The curves masked by the logical masks corresponding to the filtered data (right column in Fig. 7). The plot with symbols represents the selected reference curve, \(B_{r}(t_{a})\) (see Fig. 8), normalized to the first (initial) value

The universal software tool for MAT yields substantially narrowed choice of calibration curves needed to be taken into account for the non-destructive investigation of ferromagnetic materials. This is a major success on contrary to the results reported in [4], where conventional approach to data analysis brought no useful outcome. As a result, working with large amount of data has become a routine task allowing fast analysis of obtained data reflecting the changes in materials associated with any kind of load acting even for a long-time. Moreover, if the threshold values are chosen properly, it is possible to find a set of magnetic parameters reflecting assumed stress relieving, and/or microstructural changes, with the sensitivity far better than that observed in case of traditional parameters found from the hysteresis loops.

On the other hand, revealing useful information from the experimental data requires an experienced user, since the masking criteria should be tuned with care. Especially, the response of tested material to the artificial aging represented by long-term annealing as described above, gives the results extremely difficult to interpret.
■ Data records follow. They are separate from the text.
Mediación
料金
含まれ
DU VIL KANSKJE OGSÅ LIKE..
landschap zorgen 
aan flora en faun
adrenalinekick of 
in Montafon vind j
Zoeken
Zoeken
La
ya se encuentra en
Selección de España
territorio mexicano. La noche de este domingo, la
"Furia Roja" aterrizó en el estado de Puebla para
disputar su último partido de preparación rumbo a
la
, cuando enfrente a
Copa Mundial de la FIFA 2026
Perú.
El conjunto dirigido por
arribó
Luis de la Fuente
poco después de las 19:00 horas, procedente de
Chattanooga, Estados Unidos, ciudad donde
The absence of monotonicity, for instance, is a problem from the point of view of finding an inverse function useful for the interpolation of actual material condition related to applied treatment. In such a case, the whole reference calibration curve(s) can be divided into monotonic subsections for which the inverse functions can be found separately.

Taking into account the presented results one can see that MAT has proven itself to be an efficient tool for structural health monitoring not only from the point of view of the changes in the microstructure (as reported in several studies referenced here), but also the changes in internal stresses associated, e.g., with cold/hot machining of materials for constructional units can be indicated reliably.

An essential plan for the near future is to find a proven causal link between the changes in microstructure directly observed by various destructive as well as non-destructive techniques already adopted.

Further research will also focus on the characterization of structural changes extended to magnetically open constructional units of various shapes with the aim of applying MAT in common industrial practice. This goal is associated with the need to develop appropriate magnetizing and sensing circuitry giving the analysis results, as far as possible, independent of the shape and dimensions of the device under test. This appears to be a big challenge, since there are some natural issues, associated with the measurements on magnetically open samples, to be addressed. In practice, standardly the C-shaped cores with at least two windings are used—one for magnetizing of tested device, and another one for sensing of the induced voltage. Thus, two major problems arise; first, the dependence between the magnetizing current and the magnetic field intensity in the sample needs not to be linear (usually it is not, as widely known and also confirmed by many experiments carried out in our lab). Secondly, the magnetic flux density in the tested material is found indirectly from the voltage induced in the coil placed on magnetizing yoke. Obviously, this might deteriorate the accuracy substantially.